ERIC "BROWN BEAR" LUNA
Pizzaiolo, Pangea Kitchen
A big part of serving traditional Neapolitan pizza is cooking that pizza in the traditional Neapolitan way. And that means one thing — a wood-fired oven.
At Pangea, we have a hand-built, Acunto wood-fired pizza oven, made by a family-owned company in Naples, Italy. Four generations of the Acunto family have built this oven, using the same designs and materials as generations of Neapolitans before them. You can taste the difference when a pizza is cooked in this oven. The crust is lightly flavored by whatever kind of wood we’re burning, and each wood has a unique flavor!
When we first installed our Acunto oven here in Evansville, we were one of a few restaurants using a wood fired baking method. Now, there are even more, which I think is great! It’s a testament to the quality that comes from cooking food in this traditional way.
But with that quality comes complications. This is not a simple oven to bake with.

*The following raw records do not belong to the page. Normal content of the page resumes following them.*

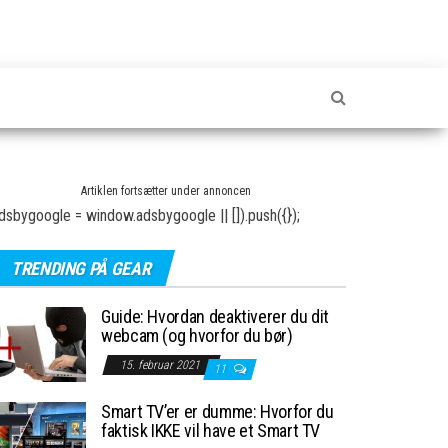
Artiklen fortsætter under annoncen
dsbygoogle = window.adsbygoogle || []).push({});
TRENDING PÅ GEAR
Guide: Hvordan deaktiverer du dit
webcam (og hvorfor du bør)
15. februar 2021
11
Smart TV’er er dumme: Hvorfor du
faktisk IKKE vil have et Smart TV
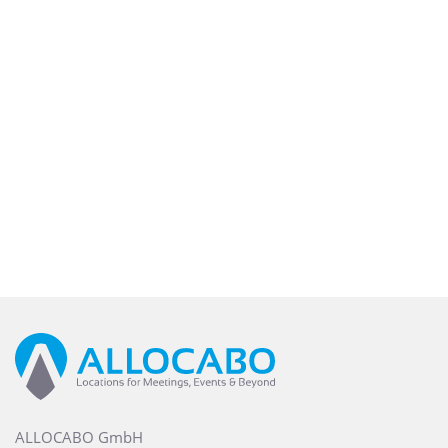
ALLOCABO GmbH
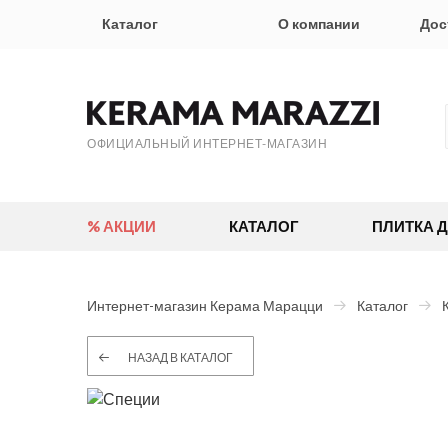
Каталог
О компании
Дос
ОФИЦИАЛЬНЫЙ ИНТЕРНЕТ-МАГАЗИН
% АКЦИИ
КАТАЛОГ
ПЛИТКА 
Интернет-магазин Керама Марацци
Каталог
НАЗАД В КАТАЛОГ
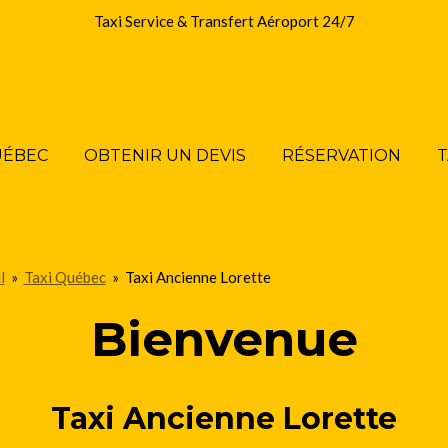
Taxi Service & Transfert Aéroport 24/7
UÉBEC
OBTENIR UN DEVIS
RÉSERVATION
T
l
»
Taxi Québec
»
Taxi Ancienne Lorette
Bienvenue
Taxi Ancienne Lorette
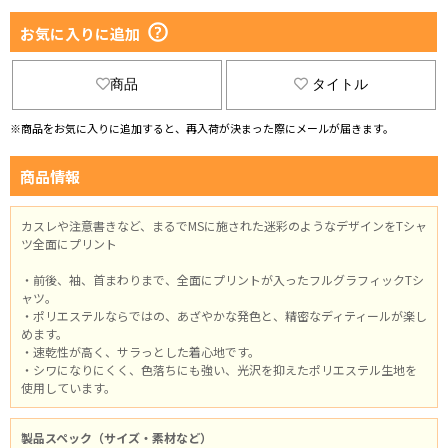
お気に入りに追加
商品
タイトル
※商品をお気に入りに追加すると、再入荷が決まった際にメールが届きます。
商品情報
カスレや注意書きなど、まるでMSに施された迷彩のようなデザインをTシャ
ツ全面にプリント
・前後、袖、首まわりまで、全面にプリントが入ったフルグラフィックTシ
ャツ。
・ポリエステルならではの、あざやかな発色と、精密なディティールが楽し
めます。
・速乾性が高く、サラっとした着心地です。
・シワになりにくく、色落ちにも強い、光沢を抑えたポリエステル生地を
使用しています。
製品スペック（サイズ・素材など）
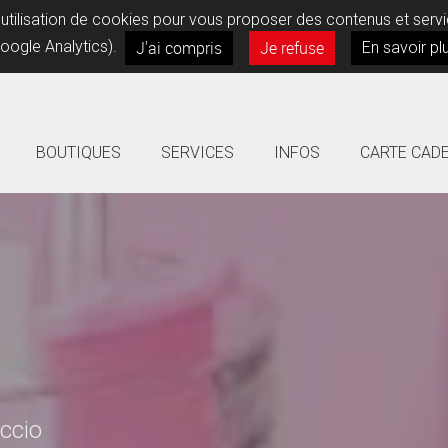
l’utilisation de cookies pour vous proposer des contenus et ser
J'ai compris
Je refuse
oogle Analytics).
En savoir pl
BOUTIQUES
SERVICES
INFOS
CARTE CAD
accio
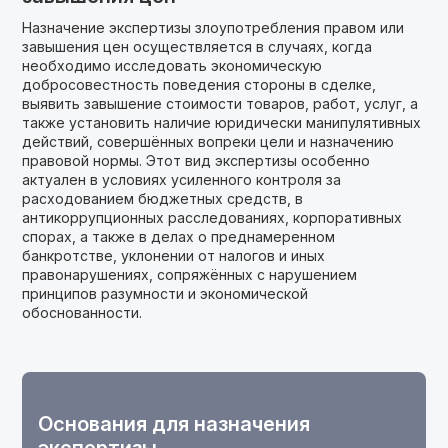
Назначение экспертизы злоупотребления правом или
завышения цен осуществляется в случаях, когда
необходимо исследовать экономическую
добросовестность поведения стороны в сделке,
выявить завышение стоимости товаров, работ, услуг, а
также установить наличие юридически манипулятивных
действий, совершённых вопреки цели и назначению
правовой нормы. Этот вид экспертизы особенно
актуален в условиях усиленного контроля за
расходованием бюджетных средств, в
антикоррупционных расследованиях, корпоративных
спорах, а также в делах о преднамеренном
банкротстве, уклонении от налогов и иных
правонарушениях, сопряжённых с нарушением
принципов разумности и экономической
обоснованности.
Основания для назначения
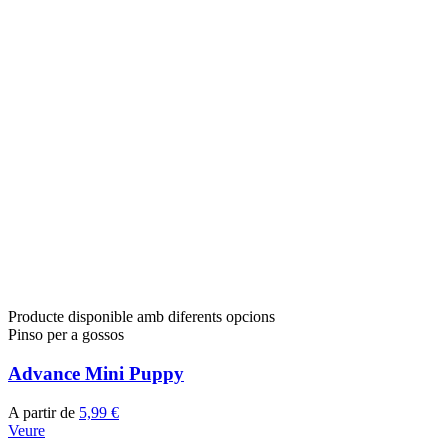
Producte disponible amb diferents opcions
Pinso per a gossos
Advance Mini Puppy
A partir de
5,99 €
Veure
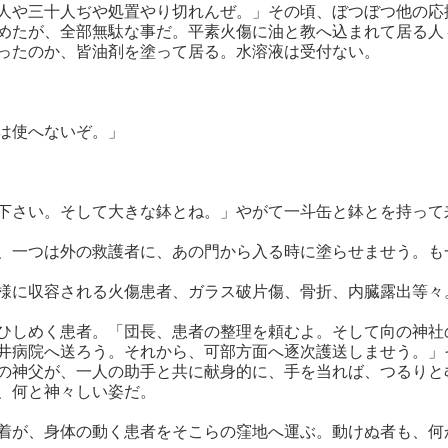
人や三十人ぢや処置やり切れんぜ。」その頃、ぼつぼつ他の応
めたが、全部無駄な事だ。平素火傷に油と教へ込まれて居る人
ったのか、皆油剤を塗って居る。水溶液は受付ない。
は使へないぞ。」
下さい。そして大きな鉢とね。」やがて一斗缶と鉢とを持って
、一つは外の救護者に、あの門から入る時に塗らせませう。も
様に収容される火傷患者、ガラス破片傷、骨折、内臓露出等々
ひしめく患者。「団長、患者の整理を頼むよ。そして向の神社
井病院へ送ろう。それから、可部方面へ逐次護送しませう。」
の神父が、一人の助手と共に献身的に、手を当れば、つるりと
、何と神々しい姿だ。
着が、身体の動く患者をそこらの窪地へ運ぶ。動けぬ者も、何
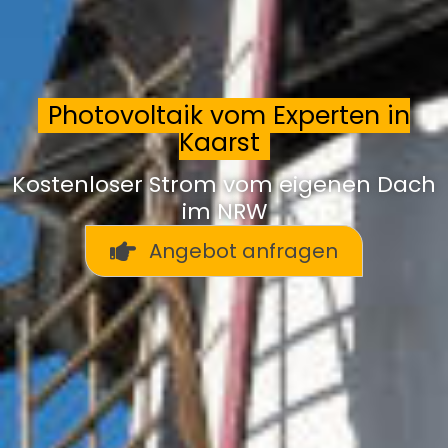
Photovoltaik vom Experten in
Kaarst
Kostenloser Strom vom eigenen Dach
im NRW
Angebot anfragen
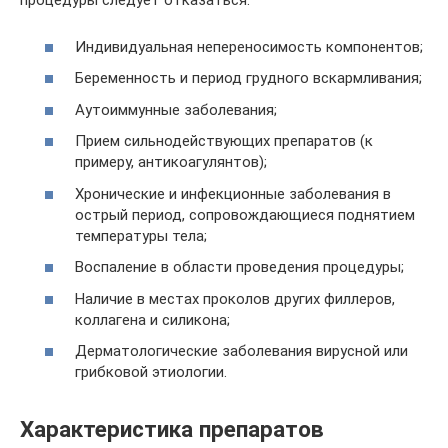
процедуры следует отказаться:
Индивидуальная непереносимость компонентов;
Беременность и период грудного вскармливания;
Аутоиммунные заболевания;
Прием сильнодействующих препаратов (к
примеру, антикоагулянтов);
Хронические и инфекционные заболевания в
острый период, сопровождающиеся поднятием
температуры тела;
Воспаление в области проведения процедуры;
Наличие в местах проколов других филлеров,
коллагена и силикона;
Дерматологические заболевания вирусной или
грибковой этиологии.
Характеристика препаратов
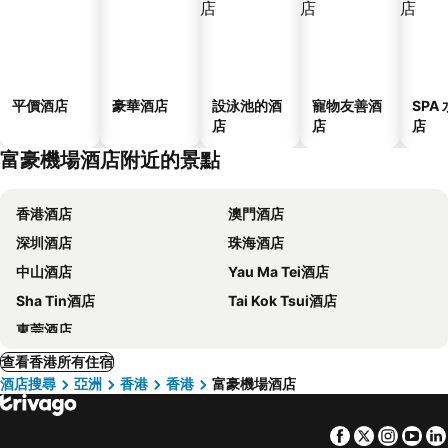
平價酒店
豪華酒店
設泳池的酒
寵物友善酒
SPA
店
店
店
富豪機場酒店附近的景點
香港酒店
澳門酒店
深圳酒店
珠海酒店
中山酒店
Yau Ma Tei酒店
Sha Tin酒店
Tai Kok Tsui酒店
東莞酒店
查看香港所有住宿
酒店搜尋
亞洲
香港
香港
富豪機場酒店
Facebook
Twitter
Insta
Yo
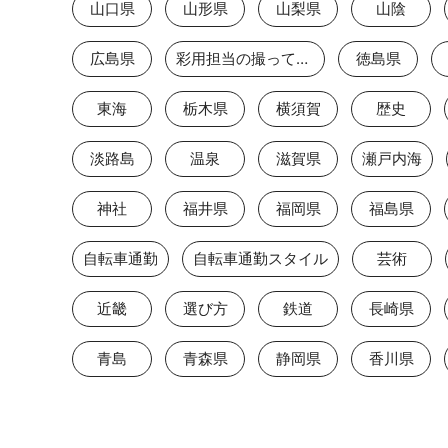
山口県
山形県
山梨県
山陰
広島県
彩用担当の撮っておき
徳島県
東海
栃木県
横須賀
歴史
淡路島
温泉
滋賀県
瀬戸内海
神社
福井県
福岡県
福島県
自転車通勤
自転車通勤スタイル
芸術
近畿
選び方
鉄道
長崎県
青島
青森県
静岡県
香川県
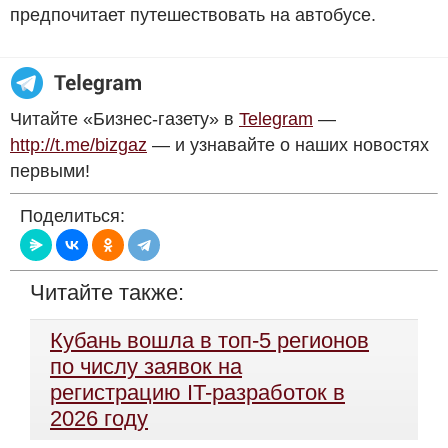
предпочитает путешествовать на автобусе.
Читайте «Бизнес-газету» в
Telegram
—
http://t.me/bizgaz
— и узнавайте о наших новостях
первыми!
Поделиться:
Читайте также:
Кубань вошла в топ-5 регионов
по числу заявок на
регистрацию IT-разработок в
2026 году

The oven is a large brick dome with a flat bottom and smaller dome-shaped entrance. I begin each morning by building a fire up against one wall of the dome. That in itself is not difficult, the tricky part is maintaining the right temperature with that fire so the oven can perfectly bake hundreds of pizzas throughout the day. This was something I had to learn by doing. And I wasn’t always perfect. I remember when we first opened, I was worried the oven wouldn’t be hot enough, so I kept adding more and more wood. Before long, it was blazing hot. When that happens, you can’t just turn down the temperature. You have to work around it. So, I placed the pizzas close to the entrance, where the temperature was coolest — watched them closely — and waited to for fire to burn down.
It was through those kinds of trials and errors that I’ve learned about how big to build up the fire. And I can gauge by the fire’s size and the internal thermometer when to add more wood. Still, baking in this oven is like a dance. It’s big enough that each spot in the oven has a slightly different temperature. And once the pies start going in, those temperatures change quickly. That means, you need to go in with a strategy. I’ll cook the first few pizzas in the cooler regions of the oven. As the structure cools, I’ll move the pies into the warmer areas closer to the fire. All the while, I’m stirring the flames to keep the oven well lit (otherwise a bizarre effect happens — the pizza crust turns grey) and adding wood.
It’s a challenging way to cook, but it’s a challenge that I really enjoy. I’m learning more about the process every day. And, in the end, I have the satisfaction of knowing that it is through my labor and expertise that we are able to serve traditional, wood-baked Neapolitan pizza.